HELLO AMERICA!—It makes my day when I receive notice that my old buddy, director/producer Gerald Gordon has come up with yet another Tinseltown winner that makes it difficult to leave the theater. His SHASHAM offering from a few years ago proved that he was not only adept at keeping us riveted to our seats watching one of his theatre drama works, but his genius explodes loud and clear creating comedy.  This is why I was intrigued when hearing about his latest project, “Showdown At Twin Bluffs.”

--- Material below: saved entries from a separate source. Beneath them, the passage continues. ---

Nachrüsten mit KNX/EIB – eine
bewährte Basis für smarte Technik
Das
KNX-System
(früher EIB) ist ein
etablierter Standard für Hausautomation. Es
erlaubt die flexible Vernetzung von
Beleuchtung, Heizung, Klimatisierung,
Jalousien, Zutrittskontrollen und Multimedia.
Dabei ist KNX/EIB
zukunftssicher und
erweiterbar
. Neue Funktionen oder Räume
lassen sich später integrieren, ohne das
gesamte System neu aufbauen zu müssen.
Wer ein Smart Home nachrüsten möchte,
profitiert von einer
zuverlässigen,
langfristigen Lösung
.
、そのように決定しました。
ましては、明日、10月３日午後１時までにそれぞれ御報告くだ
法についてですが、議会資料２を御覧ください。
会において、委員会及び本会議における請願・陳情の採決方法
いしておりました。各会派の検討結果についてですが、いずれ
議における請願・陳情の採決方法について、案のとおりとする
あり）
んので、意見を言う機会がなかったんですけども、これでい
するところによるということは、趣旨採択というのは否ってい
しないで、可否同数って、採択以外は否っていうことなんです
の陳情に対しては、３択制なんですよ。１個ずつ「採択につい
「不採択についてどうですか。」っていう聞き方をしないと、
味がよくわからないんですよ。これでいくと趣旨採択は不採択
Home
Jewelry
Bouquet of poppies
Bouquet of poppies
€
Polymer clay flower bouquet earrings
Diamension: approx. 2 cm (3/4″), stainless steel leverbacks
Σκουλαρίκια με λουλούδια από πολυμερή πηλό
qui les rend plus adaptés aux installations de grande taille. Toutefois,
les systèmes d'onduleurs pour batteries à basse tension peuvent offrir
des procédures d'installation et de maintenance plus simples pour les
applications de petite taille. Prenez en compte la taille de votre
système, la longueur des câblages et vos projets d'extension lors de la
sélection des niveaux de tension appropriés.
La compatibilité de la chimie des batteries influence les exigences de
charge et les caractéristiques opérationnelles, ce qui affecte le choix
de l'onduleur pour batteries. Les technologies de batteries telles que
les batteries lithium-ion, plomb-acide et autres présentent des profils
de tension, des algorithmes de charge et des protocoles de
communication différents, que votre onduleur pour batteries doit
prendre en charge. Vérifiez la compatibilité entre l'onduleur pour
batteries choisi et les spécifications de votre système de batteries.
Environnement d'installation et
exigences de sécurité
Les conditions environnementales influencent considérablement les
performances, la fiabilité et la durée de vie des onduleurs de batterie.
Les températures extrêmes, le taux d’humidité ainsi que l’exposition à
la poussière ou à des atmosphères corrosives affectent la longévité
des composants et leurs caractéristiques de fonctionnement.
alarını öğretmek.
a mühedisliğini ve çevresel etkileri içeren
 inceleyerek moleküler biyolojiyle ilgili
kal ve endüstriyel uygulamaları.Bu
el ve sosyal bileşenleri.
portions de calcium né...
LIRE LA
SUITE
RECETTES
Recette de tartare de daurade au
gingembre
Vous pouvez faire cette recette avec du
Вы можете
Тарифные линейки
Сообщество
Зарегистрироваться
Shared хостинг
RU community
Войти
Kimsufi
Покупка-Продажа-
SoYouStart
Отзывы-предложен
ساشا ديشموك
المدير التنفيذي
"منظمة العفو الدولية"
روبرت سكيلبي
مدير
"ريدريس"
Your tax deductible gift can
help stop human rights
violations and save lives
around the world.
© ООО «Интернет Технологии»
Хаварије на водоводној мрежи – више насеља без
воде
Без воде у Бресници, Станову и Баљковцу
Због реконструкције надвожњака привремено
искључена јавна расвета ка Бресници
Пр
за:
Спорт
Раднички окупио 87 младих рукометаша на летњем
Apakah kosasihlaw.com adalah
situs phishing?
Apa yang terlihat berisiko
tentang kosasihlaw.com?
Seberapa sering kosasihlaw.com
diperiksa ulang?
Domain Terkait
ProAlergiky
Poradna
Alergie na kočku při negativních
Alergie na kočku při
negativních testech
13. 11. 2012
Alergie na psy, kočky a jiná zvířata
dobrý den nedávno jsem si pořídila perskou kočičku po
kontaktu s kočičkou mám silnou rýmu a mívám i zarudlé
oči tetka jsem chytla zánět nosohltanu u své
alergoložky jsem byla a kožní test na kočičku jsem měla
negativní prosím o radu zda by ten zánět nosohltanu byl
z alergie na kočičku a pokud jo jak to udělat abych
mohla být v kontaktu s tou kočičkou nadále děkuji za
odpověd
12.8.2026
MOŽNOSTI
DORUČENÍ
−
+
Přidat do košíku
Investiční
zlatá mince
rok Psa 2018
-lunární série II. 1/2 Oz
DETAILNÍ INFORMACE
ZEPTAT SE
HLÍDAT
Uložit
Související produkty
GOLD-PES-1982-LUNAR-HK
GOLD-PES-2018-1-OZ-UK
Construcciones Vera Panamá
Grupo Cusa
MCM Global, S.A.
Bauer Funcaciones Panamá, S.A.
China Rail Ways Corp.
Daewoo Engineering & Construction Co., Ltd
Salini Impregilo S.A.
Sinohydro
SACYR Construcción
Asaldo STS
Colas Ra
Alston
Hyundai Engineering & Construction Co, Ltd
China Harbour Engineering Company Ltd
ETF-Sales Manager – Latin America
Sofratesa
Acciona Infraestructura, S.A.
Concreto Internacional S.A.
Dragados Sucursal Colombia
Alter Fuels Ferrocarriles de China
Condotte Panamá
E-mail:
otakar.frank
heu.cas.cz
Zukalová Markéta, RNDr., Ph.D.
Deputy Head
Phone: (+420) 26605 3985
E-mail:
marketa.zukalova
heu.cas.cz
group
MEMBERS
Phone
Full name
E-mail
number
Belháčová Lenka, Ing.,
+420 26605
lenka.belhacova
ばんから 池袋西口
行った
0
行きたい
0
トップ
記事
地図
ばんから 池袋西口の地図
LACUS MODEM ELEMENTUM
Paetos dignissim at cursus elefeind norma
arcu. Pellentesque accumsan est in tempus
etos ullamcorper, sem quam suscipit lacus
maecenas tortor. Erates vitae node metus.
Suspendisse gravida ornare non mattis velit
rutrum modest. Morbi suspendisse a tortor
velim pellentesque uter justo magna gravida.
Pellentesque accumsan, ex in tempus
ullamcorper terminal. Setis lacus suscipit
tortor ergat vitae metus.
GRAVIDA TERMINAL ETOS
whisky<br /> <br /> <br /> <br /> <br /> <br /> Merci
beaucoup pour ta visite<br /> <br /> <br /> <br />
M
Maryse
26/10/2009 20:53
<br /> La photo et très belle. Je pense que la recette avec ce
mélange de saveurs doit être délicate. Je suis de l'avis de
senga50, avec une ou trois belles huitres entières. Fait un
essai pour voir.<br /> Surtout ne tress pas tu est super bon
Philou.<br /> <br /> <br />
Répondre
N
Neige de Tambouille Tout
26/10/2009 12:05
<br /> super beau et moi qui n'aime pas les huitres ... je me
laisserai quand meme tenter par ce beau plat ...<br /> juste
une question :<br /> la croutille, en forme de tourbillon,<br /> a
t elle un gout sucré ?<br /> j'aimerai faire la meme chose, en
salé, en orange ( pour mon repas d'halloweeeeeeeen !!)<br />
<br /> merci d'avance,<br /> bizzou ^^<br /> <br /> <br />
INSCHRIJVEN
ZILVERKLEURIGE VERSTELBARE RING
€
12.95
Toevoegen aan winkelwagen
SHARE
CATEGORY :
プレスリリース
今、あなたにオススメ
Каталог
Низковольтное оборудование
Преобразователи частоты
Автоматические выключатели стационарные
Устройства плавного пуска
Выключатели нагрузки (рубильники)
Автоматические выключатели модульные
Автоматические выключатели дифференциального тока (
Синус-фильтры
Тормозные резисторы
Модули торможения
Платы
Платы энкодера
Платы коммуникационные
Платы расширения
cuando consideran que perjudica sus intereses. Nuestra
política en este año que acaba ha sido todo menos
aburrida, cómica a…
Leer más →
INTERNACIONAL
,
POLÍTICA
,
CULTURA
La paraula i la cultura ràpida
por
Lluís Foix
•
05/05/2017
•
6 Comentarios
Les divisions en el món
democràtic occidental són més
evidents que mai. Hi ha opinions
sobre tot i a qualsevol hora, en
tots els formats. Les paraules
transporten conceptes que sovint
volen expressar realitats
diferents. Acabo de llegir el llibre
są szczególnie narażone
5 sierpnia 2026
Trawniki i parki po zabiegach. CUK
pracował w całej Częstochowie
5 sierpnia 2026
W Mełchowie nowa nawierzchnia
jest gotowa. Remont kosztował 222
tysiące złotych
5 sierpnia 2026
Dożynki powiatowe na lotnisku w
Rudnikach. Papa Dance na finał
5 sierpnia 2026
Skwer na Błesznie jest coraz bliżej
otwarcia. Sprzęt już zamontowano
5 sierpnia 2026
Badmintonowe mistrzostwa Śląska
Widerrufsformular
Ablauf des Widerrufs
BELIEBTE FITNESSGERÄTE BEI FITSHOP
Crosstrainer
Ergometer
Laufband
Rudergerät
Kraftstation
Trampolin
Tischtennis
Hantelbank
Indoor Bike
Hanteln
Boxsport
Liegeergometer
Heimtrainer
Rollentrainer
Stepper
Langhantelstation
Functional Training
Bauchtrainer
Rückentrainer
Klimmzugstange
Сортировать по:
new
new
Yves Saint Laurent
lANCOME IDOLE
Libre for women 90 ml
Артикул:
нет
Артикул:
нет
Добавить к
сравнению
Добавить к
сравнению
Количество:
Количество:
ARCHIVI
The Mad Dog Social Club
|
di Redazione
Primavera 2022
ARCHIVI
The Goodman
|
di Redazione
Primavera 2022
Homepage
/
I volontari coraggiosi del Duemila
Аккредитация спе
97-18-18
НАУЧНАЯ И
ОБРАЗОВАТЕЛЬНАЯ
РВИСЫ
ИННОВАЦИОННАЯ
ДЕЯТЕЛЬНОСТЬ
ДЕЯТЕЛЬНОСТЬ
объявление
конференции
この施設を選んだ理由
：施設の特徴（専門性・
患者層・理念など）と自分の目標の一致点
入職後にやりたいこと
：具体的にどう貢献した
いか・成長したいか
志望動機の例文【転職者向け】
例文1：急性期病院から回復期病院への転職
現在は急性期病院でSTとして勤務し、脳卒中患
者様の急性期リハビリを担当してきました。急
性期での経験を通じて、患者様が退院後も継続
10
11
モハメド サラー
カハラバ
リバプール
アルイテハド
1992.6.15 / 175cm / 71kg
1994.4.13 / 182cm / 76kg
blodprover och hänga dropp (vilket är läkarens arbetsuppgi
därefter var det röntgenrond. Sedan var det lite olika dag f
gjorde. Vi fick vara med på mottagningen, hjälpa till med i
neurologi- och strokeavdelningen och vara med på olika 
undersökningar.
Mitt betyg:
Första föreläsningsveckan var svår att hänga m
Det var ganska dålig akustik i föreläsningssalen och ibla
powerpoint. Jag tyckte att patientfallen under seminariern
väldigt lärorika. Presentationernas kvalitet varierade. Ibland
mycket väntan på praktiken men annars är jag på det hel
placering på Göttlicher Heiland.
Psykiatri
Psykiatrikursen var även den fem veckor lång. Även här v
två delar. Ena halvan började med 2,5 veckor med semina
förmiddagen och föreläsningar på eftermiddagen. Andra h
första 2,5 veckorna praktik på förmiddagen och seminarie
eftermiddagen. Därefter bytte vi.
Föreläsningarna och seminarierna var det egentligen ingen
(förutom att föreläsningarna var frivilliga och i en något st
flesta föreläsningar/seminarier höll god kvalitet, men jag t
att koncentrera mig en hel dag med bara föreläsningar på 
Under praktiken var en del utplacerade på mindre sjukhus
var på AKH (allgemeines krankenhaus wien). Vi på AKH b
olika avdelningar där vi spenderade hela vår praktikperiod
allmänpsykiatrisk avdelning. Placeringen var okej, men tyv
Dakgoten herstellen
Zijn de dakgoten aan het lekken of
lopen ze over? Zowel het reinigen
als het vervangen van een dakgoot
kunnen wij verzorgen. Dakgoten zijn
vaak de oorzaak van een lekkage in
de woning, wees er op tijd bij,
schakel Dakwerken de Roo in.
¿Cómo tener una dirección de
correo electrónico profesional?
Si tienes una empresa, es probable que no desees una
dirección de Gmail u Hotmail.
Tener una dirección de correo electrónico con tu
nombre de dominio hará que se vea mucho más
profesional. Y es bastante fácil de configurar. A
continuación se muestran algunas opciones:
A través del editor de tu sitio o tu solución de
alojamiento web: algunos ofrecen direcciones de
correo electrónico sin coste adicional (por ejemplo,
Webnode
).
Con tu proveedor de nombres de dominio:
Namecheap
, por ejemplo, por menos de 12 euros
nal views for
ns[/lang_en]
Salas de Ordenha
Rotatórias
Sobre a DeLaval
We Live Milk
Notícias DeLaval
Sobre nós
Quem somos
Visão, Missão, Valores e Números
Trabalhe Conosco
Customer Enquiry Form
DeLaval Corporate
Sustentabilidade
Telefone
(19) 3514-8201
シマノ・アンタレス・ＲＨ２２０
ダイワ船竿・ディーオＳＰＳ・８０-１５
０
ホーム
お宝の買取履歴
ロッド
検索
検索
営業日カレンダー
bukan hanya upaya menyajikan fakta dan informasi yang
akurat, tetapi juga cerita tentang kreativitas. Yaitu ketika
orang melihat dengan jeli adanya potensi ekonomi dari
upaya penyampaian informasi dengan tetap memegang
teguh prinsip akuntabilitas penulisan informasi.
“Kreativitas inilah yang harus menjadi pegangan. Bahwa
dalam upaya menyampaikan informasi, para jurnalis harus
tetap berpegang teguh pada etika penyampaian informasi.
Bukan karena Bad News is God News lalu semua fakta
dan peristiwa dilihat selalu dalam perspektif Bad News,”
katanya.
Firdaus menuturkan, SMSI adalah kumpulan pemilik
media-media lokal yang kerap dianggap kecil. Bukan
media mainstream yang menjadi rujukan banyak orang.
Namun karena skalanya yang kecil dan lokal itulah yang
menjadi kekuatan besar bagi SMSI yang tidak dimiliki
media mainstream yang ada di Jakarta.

When asking him about the film, he began to laugh as if he had discovered another planet or something, one, of course, which would be easily conducive for inexpensive location shooting.  “Michael,” he shouted in his best director’s voice, “I’m more excited about this film than anything I’ve done through the years!  It’s a musical that pokes fun at almost everything in the form of a musical comedy.  It will take the audience to the edge; it will keep them laughing even after they leave the theater.  Most of the films today deal with horror or some kind of survival challenge or tragedy.  Sure, there is a place for these films but it’s important to remember that films which allow people to laugh, especially at themselves because they identify with some of the outrageous predicaments a character finds him or herself in is extremely gratifying.  Why do you think so many millions of people, especially women, loved sitting for hours watching a beautiful love story, one in which they felt they understood the experience of the leading lady?  And when the film concluded and their star survives her emotionally-stressed ordeal, they felt justified in exiting the theater feeling some kind of vindication themselves.  Again, it’s the magic of film-storytelling.  And the same with laughter, comedy and when the dimension of music is added to the whole, the experience of being glued to those giant-size images on the screen is something quite humanly extraordinary.”

For his “wonder” motion picture, Gerald has arranged for Neile Adams who was a respected dancer during the ’60s as well as an actress of note.  Neile was also married to the late Steve McQueen.  And I must add that we both studied dance with the noted dancer-choreographer Bobby Banas from “West Side Story”, during that wonderful golden period of our industry.

“I’m also talking with Riker Lynch,” he offered, “for one of the lead roles.  And we are hoping that Zac Efron and Rumer Willis from ‘Dancing With the Stars’ will come aboard. Then there’s Fay Dewitt, who is so respected for her years on Broadway.  She and Neile will be playing the elderly Dolly Sisters in 1890.  If you’ll remember, Betty Grable and June Haver played the sisters in the 1945 film.”  When informing Gerald that I danced with June Haver at a Beverly Hills Hotel New Year’s Eve celebration party, he laughed and shot back, “I’m not surprised about that because I’ve heard the stories about you and MARY PICKFORD! And she was one of those who started the film business!” I quickly changed the subject.

Composer Carol Weiss is set to write four songs for the film which is to be added to those composed by “Nashville”‘s Michael Elley. Ryan Murphy of TV’s “Glee” is being approached as director and Gerald is on the phone with Jason Alexander, Billy Crystal and Ice-T for featured roles.  With a creative team like this, “Showdown At Twin Bluffs” should be a helluva theater of fun!  AND I CAN’T WAIT!